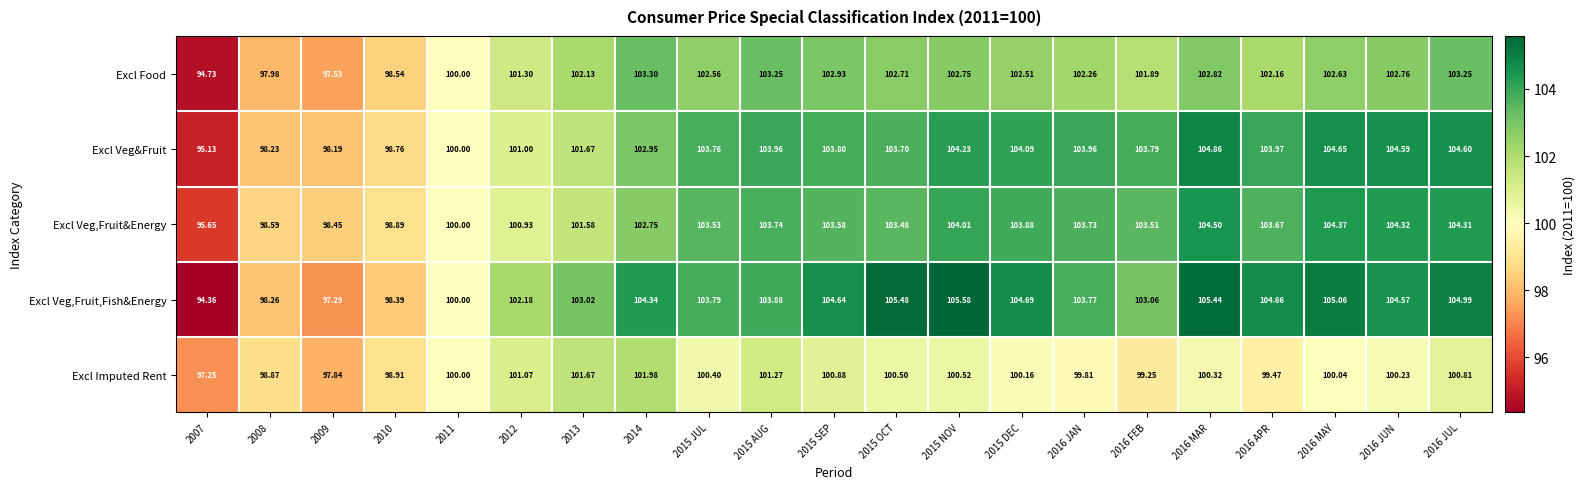

Rank the series at 2016 APR from highest to lowest value.

Excl Veg,Fruit,Fish&Energy, Excl Veg&Fruit, Excl Veg,Fruit&Energy, Excl Food, Excl Imputed Rent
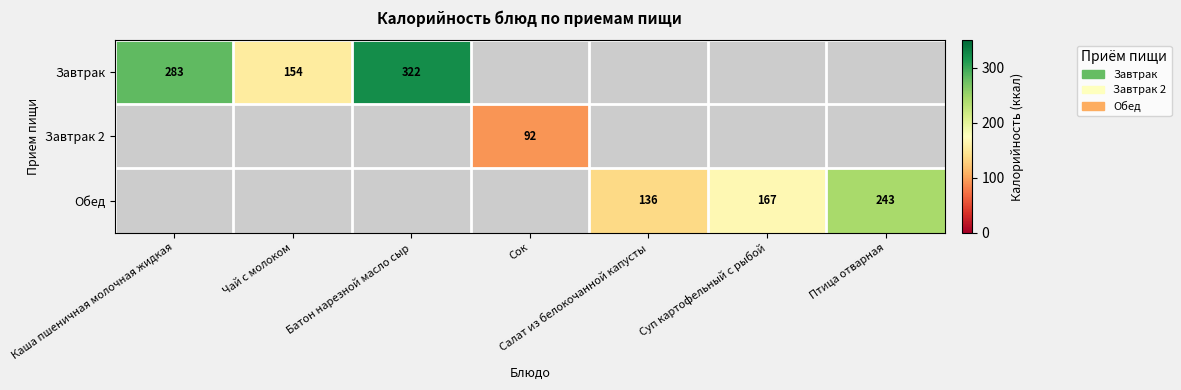

The value of Завтрак at Чай с молоком is 78. True or false?

False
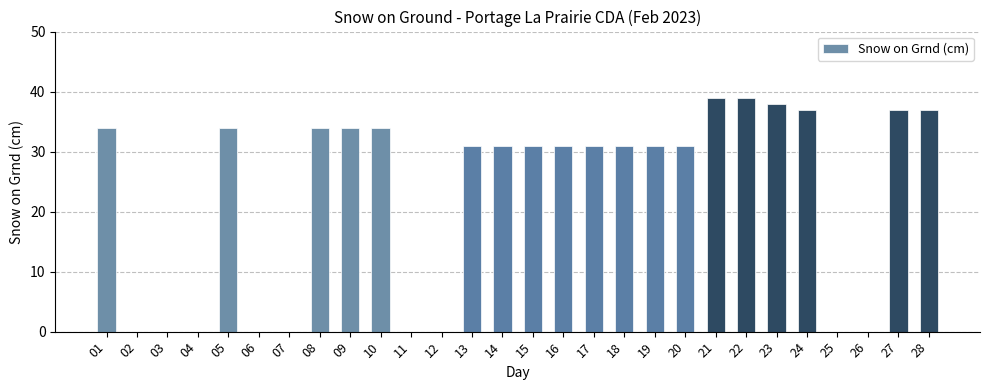

What is the greatest value displayed?

39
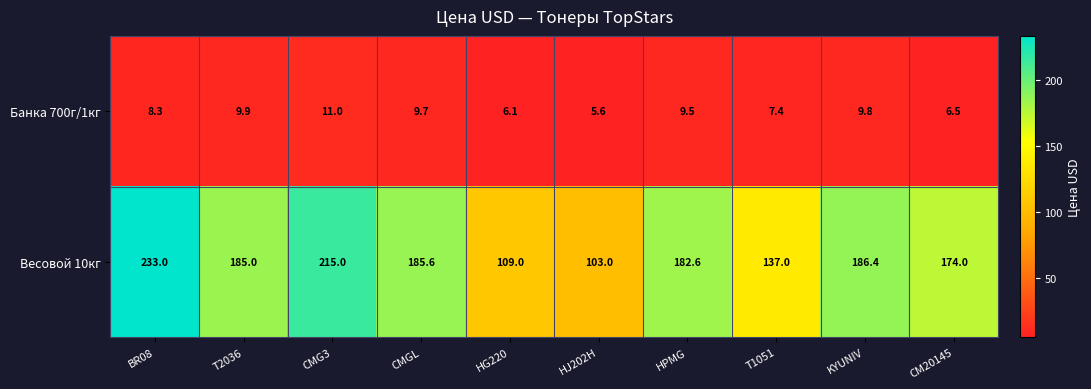

How many data points in Банка 700г/1кг are above 9?

5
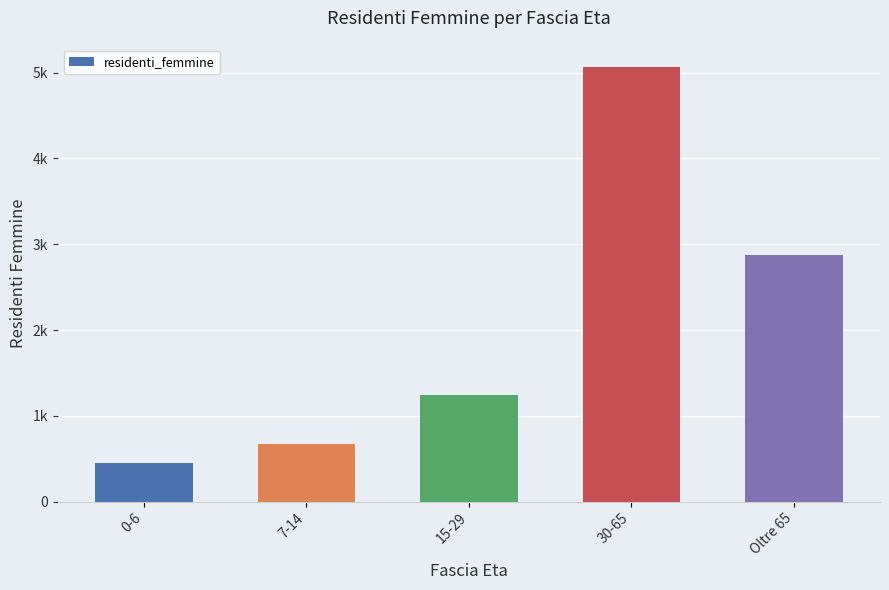

Which has a higher value, 7-14 or 15-29?

15-29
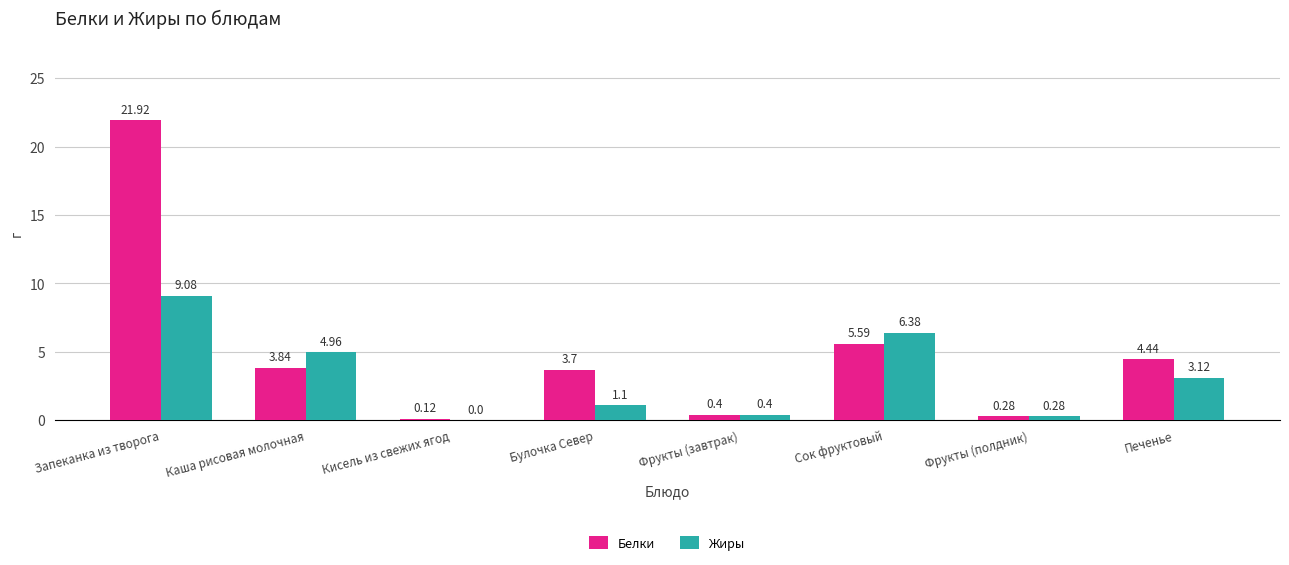

Which label corresponds to the largest value in the chart?

Запеканка из творога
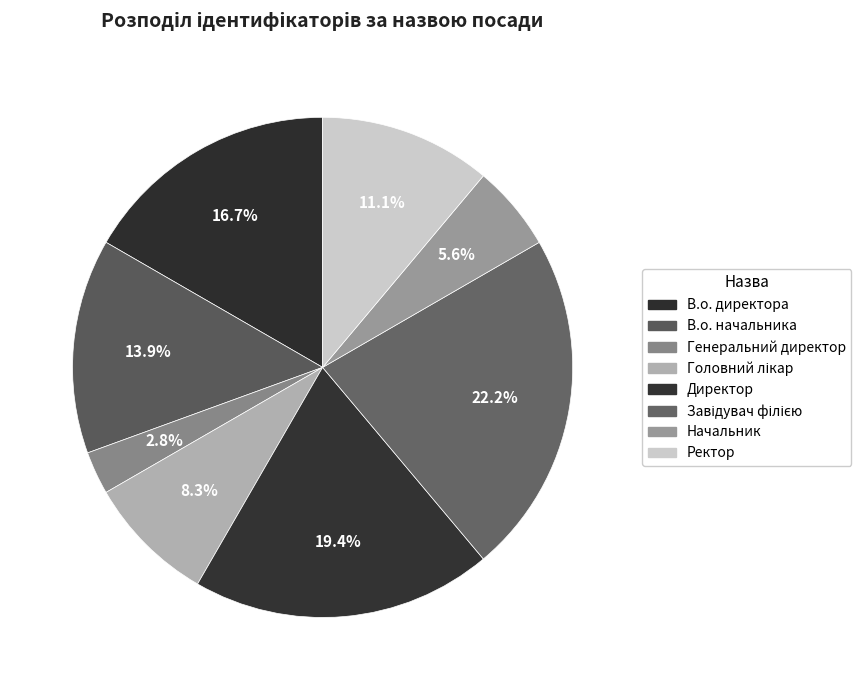

How many slices are in this pie chart?

8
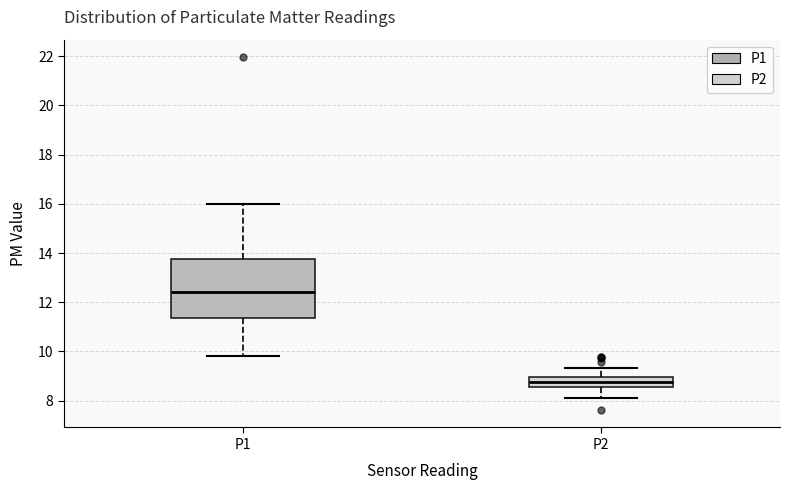

Which box is the tallest, from its lower edge to its upper edge?

P1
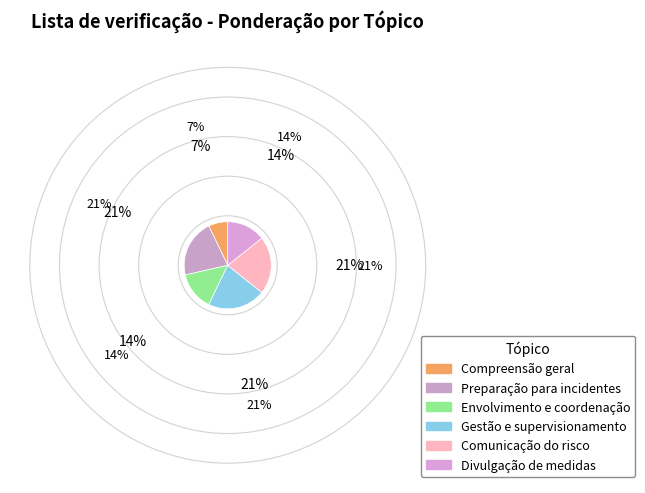

Approximately how many times larger is the value at Divulgação de medidas compared to Envolvimento e coordenação?

1.0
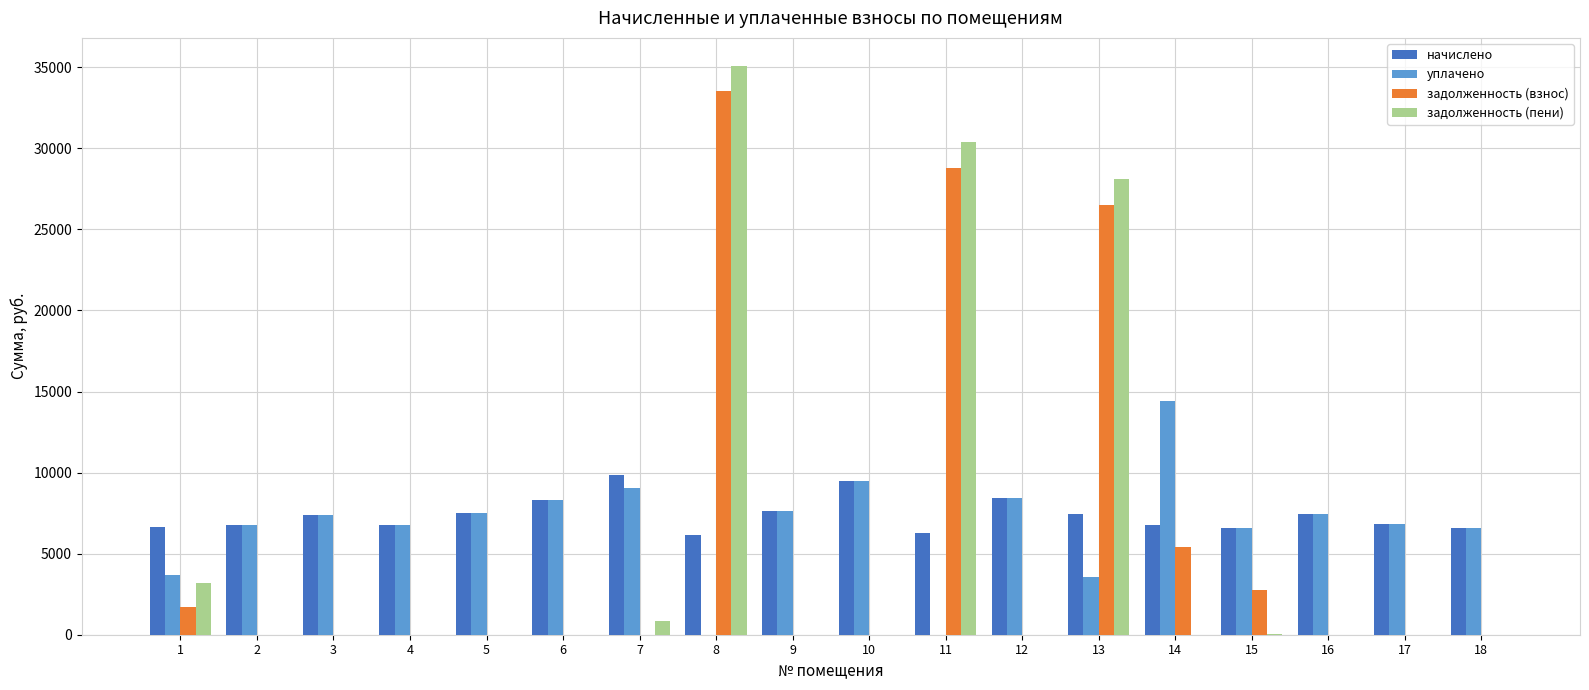

What is the difference between the уплачено values at 14 and 18?

7804.9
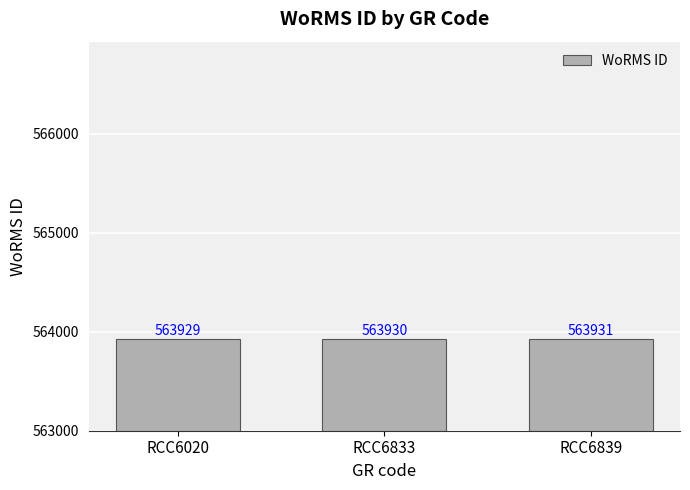

Rank the categories by value from highest to lowest.

RCC6839, RCC6833, RCC6020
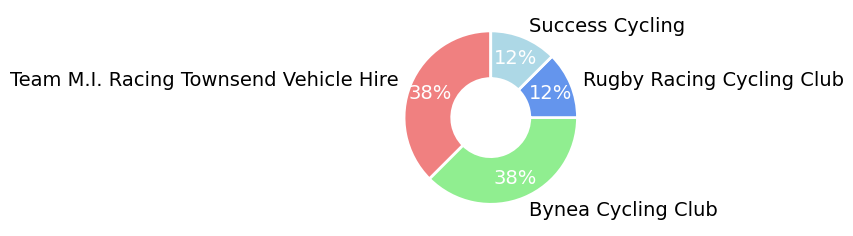

Is Bynea Cycling Club the majority of the pie?

No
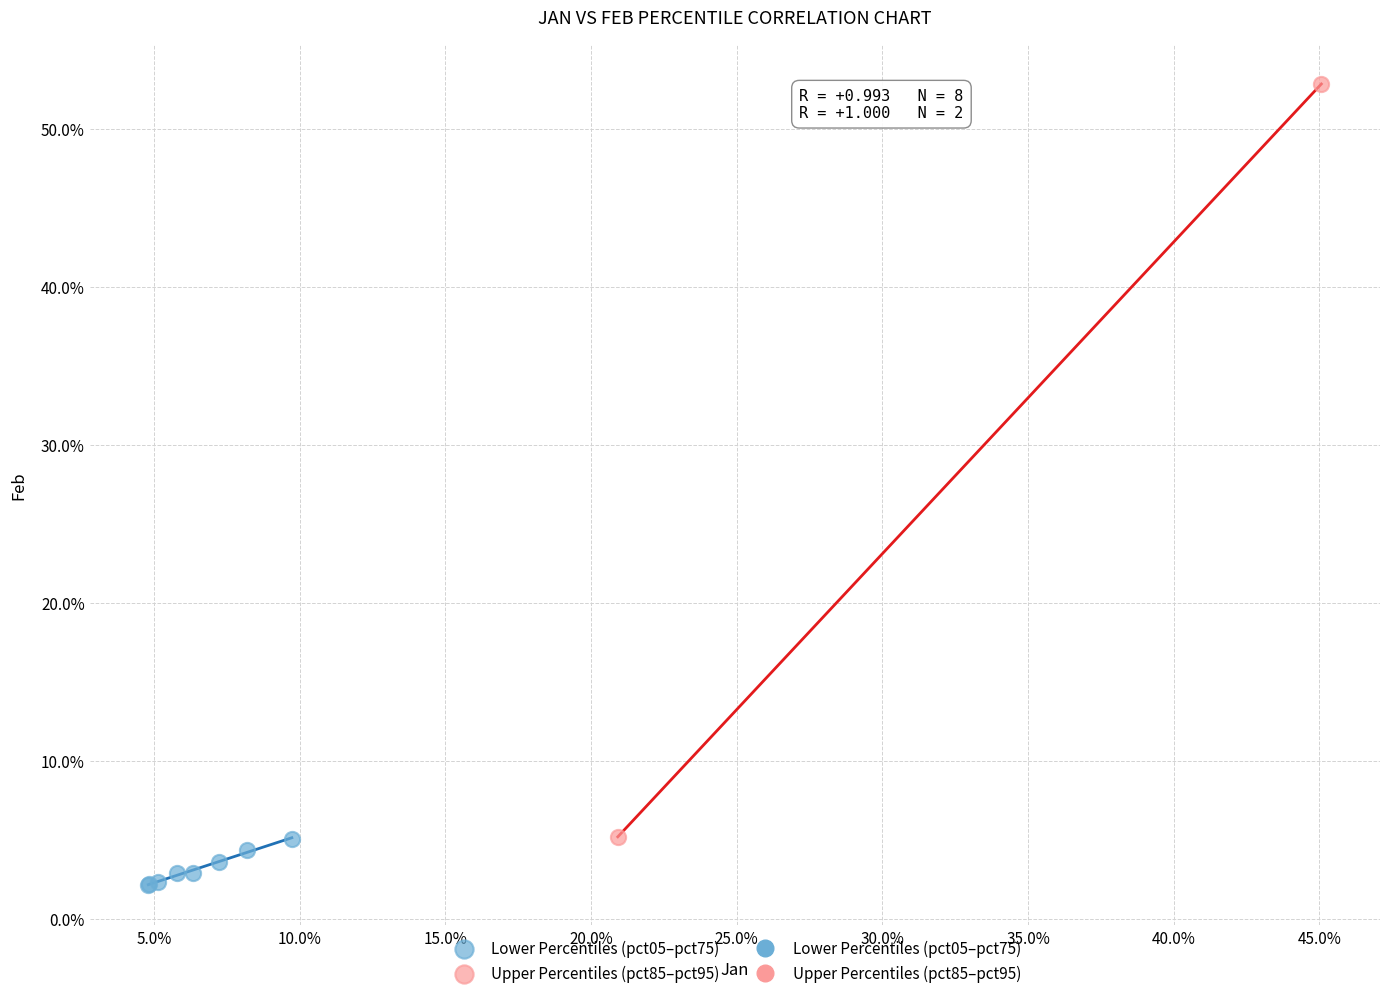

Which series has the largest Y range (max minus min)?

Upper Percentiles (pct85–pct95)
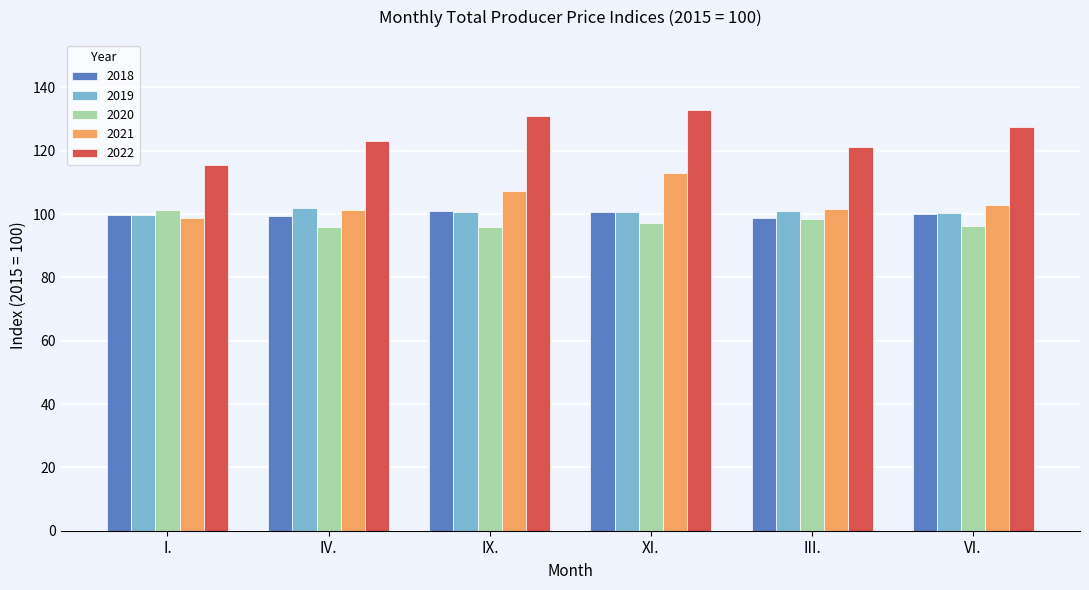

What are all the series names shown in the legend?

2018, 2019, 2020, 2021, 2022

***

● Task requirements
Please gather every line of the records above that contains the word "What" and copy each one in full.

● Response box
What is the greatest value displayed?
What is the difference between the уплачено values at 14 and 18?
What are all the series names shown in the legend?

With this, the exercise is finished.